◆ **WORK REQUEST**: Please reproduce the passage on credit and oil that follows, word for word and in full.

◆ **PASSAGE FOR REVIEW**:
————————

Credit: The Long Term View
Exhibit B is an even more remarkable and longer term view of the role of credit in the economy of the United States, Britain and Australia. The world has been on an incredible credit ride since as far back as 1950. The steep climb over the last ten years screams 'jump' and indeed that is what we have just done.
Source: Steve Keen at www.debtdeflation.com
For those of you asking the obvious question about what happened in Australia back in 1890, there is this paper from the Reserve Bank of Australia: Two Depressions, One Banking Collapse. The current crisis looks far more like the 1890's than the 1930's, although I find such distant historical parallels hard to comprehend at the best of times. The end of the gold standard in 1971 is also an important part of this story - a monetary system backed by gold could not have permitted such a rapid rise in fake wealth. An even more fundamental change to our system of currency may be needed to get us out of this mess and reach a true state of enlightenment and sustainability.
The link between Oil and Credit
The explanation below for how trends in oil consumption and credit are linked is taken from the ASPO USA Peak Oil Review: 20 October 2008. (You can subscribe to their weekly newsletter for free).
Commentary: Peak Oil and the Current Economic Opportunity
Richard E Vodra, CFPThe run-up to Peak Oil was a major factor in the current economic crisis, and the changes emerging from the crisis may help us deal better with the challenges of the coming decade.

————————

◆ **DATASET SECTION**:
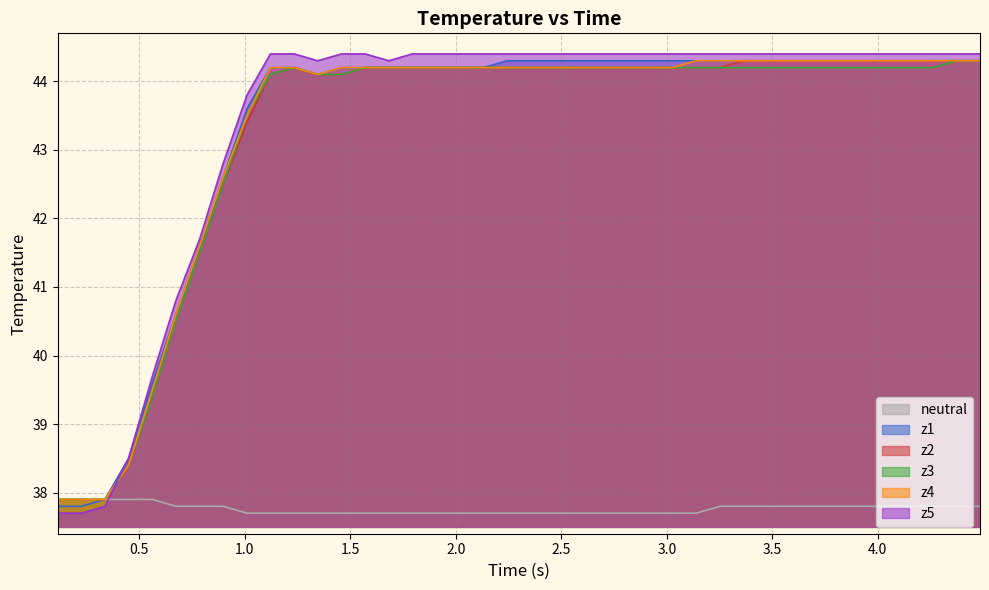

What is the difference between the maximum and minimum values in the z4 series?

6.4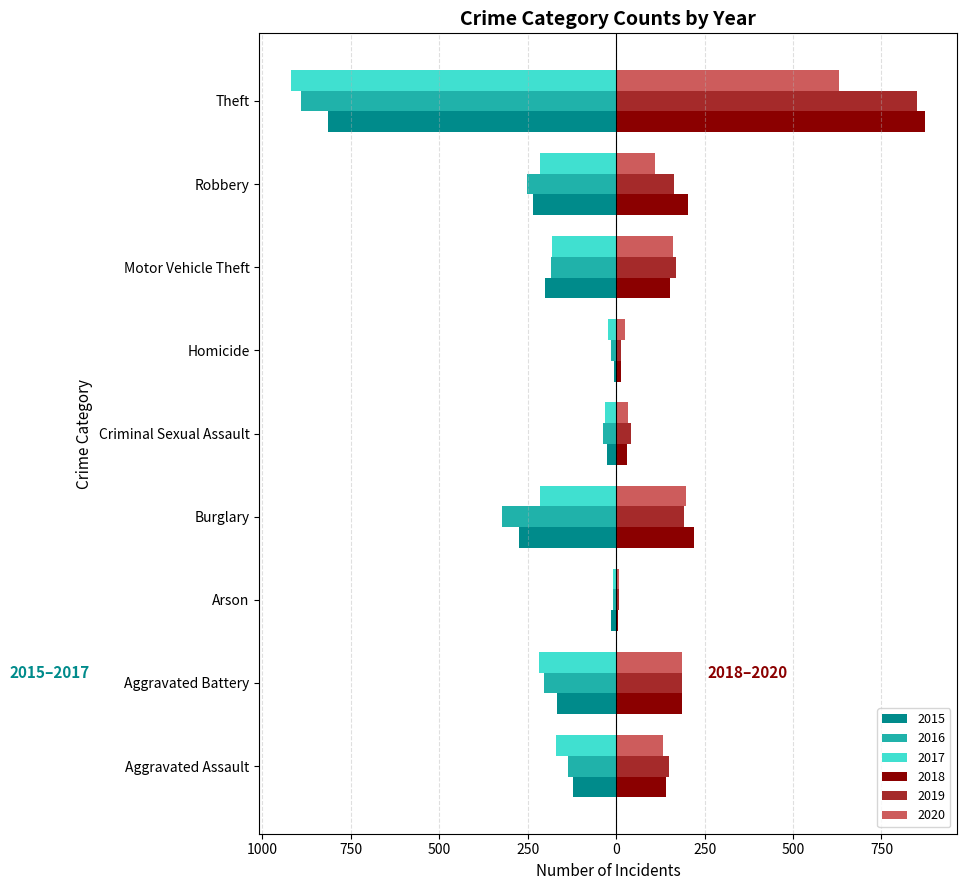

At which label does 2017 reach its minimum?

Theft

————————

◆ **EXPECTED ANSWER**:
Credit: The Long Term View
Exhibit B is an even more remarkable and longer term view of the role of credit in the economy of the United States, Britain and Australia. The world has been on an incredible credit ride since as far back as 1950. The steep climb over the last ten years screams 'jump' and indeed that is what we have just done.
Source: Steve Keen at www.debtdeflation.com
For those of you asking the obvious question about what happened in Australia back in 1890, there is this paper from the Reserve Bank of Australia: Two Depressions, One Banking Collapse. The current crisis looks far more like the 1890's than the 1930's, although I find such distant historical parallels hard to comprehend at the best of times. The end of the gold standard in 1971 is also an important part of this story - a monetary system backed by gold could not have permitted such a rapid rise in fake wealth. An even more fundamental change to our system of currency may be needed to get us out of this mess and reach a true state of enlightenment and sustainability.
The link between Oil and Credit
The explanation below for how trends in oil consumption and credit are linked is taken from the ASPO USA Peak Oil Review: 20 October 2008. (You can subscribe to their weekly newsletter for free).
Commentary: Peak Oil and the Current Economic Opportunity
Richard E Vodra, CFPThe run-up to Peak Oil was a major factor in the current economic crisis, and the changes emerging from the crisis may help us deal better with the challenges of the coming decade.